Cette pensée donnait une envie de vomir à Ewald. Savoir qu’il ait pu aider à empoisonner l’Empire. Il détestait l’idée de s’être fait embobiner par des gens qui avaient juré de mettre leur connaissance au service du bien commun. Il se haïssait pour ça et maudissait la fourberie du Royaume de Fabel et de ses habitants qui s’étaient joués d’eux.
“Ewald !”
La voix paniquée de Kasey le tira de ses pensées, le ramenant dans le présent. Il regarda son valet s’approcher de lui en quelques enjambées, avant que ce dernier ne se saisisse de sa main gauche. Baissant les yeux vers celle-ci, Ewald aperçut l’encre bleue se mêler à son sang, colorant doucement les mains de Kasey d’un violet morbide.
“Oh.”
Il chercha à récupérer sa main pour examiner de plus près sa blessure, mais Kasey la garda fermement entre les siennes.

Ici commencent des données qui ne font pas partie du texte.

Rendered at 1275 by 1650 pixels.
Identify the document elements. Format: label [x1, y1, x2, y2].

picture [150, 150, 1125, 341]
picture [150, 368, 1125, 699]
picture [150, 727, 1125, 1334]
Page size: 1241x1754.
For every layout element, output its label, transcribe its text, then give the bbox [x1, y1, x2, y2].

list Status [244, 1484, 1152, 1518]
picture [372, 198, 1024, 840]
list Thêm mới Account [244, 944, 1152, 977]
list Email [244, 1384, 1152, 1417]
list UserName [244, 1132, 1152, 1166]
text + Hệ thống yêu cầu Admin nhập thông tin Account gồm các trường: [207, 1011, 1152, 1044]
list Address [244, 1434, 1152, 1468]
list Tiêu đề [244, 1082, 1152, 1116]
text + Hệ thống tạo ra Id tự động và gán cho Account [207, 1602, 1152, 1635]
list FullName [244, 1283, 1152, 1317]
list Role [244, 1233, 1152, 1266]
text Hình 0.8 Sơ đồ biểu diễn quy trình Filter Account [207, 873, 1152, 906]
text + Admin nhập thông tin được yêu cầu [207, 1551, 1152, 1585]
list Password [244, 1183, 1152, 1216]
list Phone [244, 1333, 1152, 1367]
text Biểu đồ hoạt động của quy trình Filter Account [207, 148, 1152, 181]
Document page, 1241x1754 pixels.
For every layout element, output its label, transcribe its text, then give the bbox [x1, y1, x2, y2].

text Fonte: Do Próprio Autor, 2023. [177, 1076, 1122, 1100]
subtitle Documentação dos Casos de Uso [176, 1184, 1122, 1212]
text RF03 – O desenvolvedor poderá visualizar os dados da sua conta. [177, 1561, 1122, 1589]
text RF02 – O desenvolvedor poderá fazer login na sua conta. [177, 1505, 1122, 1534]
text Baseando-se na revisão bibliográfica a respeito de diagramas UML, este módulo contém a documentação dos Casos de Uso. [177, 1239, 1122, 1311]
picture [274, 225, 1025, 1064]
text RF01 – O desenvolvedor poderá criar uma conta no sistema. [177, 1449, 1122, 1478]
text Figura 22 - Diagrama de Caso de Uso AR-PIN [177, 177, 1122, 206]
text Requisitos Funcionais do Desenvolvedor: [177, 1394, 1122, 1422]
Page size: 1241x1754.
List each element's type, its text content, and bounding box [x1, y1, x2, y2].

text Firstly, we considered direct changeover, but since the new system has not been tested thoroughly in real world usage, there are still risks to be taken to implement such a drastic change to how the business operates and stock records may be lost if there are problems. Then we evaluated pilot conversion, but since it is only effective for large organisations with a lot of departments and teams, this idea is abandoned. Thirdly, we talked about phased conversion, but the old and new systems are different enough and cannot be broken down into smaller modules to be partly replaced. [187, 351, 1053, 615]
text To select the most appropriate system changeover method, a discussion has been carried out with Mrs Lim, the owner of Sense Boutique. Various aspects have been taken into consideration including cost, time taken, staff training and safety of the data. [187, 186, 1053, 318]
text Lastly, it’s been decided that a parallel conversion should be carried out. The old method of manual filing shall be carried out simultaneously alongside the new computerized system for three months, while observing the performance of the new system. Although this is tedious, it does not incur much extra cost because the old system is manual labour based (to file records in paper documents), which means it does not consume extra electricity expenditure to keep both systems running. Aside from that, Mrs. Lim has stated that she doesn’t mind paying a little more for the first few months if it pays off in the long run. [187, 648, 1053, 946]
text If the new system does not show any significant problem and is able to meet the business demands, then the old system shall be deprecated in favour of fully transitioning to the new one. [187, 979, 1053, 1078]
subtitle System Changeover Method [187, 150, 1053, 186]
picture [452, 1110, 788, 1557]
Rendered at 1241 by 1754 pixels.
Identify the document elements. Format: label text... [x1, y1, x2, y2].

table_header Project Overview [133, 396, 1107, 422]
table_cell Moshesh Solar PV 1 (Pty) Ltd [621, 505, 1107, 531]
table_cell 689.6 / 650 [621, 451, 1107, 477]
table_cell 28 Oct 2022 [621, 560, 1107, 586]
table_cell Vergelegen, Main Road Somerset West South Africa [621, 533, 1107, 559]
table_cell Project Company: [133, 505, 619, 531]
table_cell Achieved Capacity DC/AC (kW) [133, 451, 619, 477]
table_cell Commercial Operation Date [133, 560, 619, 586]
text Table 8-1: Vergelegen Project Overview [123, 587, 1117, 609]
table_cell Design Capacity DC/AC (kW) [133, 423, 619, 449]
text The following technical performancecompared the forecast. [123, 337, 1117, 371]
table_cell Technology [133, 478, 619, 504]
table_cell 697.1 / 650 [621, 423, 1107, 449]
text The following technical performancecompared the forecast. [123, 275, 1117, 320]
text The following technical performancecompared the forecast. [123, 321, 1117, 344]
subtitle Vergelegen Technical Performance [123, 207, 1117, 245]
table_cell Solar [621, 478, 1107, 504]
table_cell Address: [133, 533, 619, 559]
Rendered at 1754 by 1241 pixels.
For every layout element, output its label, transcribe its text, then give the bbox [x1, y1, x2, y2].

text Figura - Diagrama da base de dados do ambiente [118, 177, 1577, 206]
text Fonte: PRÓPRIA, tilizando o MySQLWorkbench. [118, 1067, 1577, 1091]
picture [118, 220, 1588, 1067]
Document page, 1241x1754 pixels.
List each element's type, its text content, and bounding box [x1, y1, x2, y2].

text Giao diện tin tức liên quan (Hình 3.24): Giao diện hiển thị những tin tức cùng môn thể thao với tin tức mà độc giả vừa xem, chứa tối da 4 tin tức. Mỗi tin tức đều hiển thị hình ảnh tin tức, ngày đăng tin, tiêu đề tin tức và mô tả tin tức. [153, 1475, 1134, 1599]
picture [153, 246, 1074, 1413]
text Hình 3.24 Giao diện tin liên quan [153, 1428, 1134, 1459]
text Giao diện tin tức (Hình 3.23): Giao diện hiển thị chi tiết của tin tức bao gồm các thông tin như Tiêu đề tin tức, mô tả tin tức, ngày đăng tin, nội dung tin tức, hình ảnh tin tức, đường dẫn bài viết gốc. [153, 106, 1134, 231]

Sachant que son valet pouvait être plus têtu que lui, surtout lorsqu’il s’agissait de sa santé, il ne lutta pas plus.
“Je vais retirer ton gant,” déclara Kasey, une fois qu’il fut sûr qu’Ewald ne chercherait pas à récupérer sa main avant qu’il ne puisse le soigner.
“Est-ce vraiment nécessaire ?”
Immédiatement, il regretta cette question alors que son valet le fusillait de ses yeux verts.
“Est-ce vraiment nécessaire de te laisser saigner comme ça ? Est-ce vraiment nécessaire de te blesser de la sorte ? Est-ce vraiment nécessaire pour toi de te martyriser ainsi ?!” Questionna-t-il, son visage défiguré tant par la colère que par ses cicatrices. “Pourquoi cherches-tu donc à porter ce poids ? Pourquoi veux-tu être coupable des crimes des autres ?!”
“Parce que je suis coupable ! Je suis un Dralyon ! Tu sais bien que c’est la vérité !” Répondit avec désespoir Ewald.
“Imbécile ! La seule vérité est que Fabel était et est coupable de ces événements ! Depuis longtemps ils rêvent de leur vengeance, de leur conquête du continent ! Ce qu’il s’est produit il y a seize ans n’était pas de ta faute !”
“Mais -!”
“Est-ce qu’Anastasiy est coupable de la situation actuelle de l’Empire ?”
Ewald se tut, s’avouant vaincu face à Kasey, qui poussa un soupir. Le silence reprit ses droits dans le bureau alors que le valet ôtait le gant, devenu rouge. Une nouvelle journée commençait et pourtant, le passé semblait toujours les poursuivre.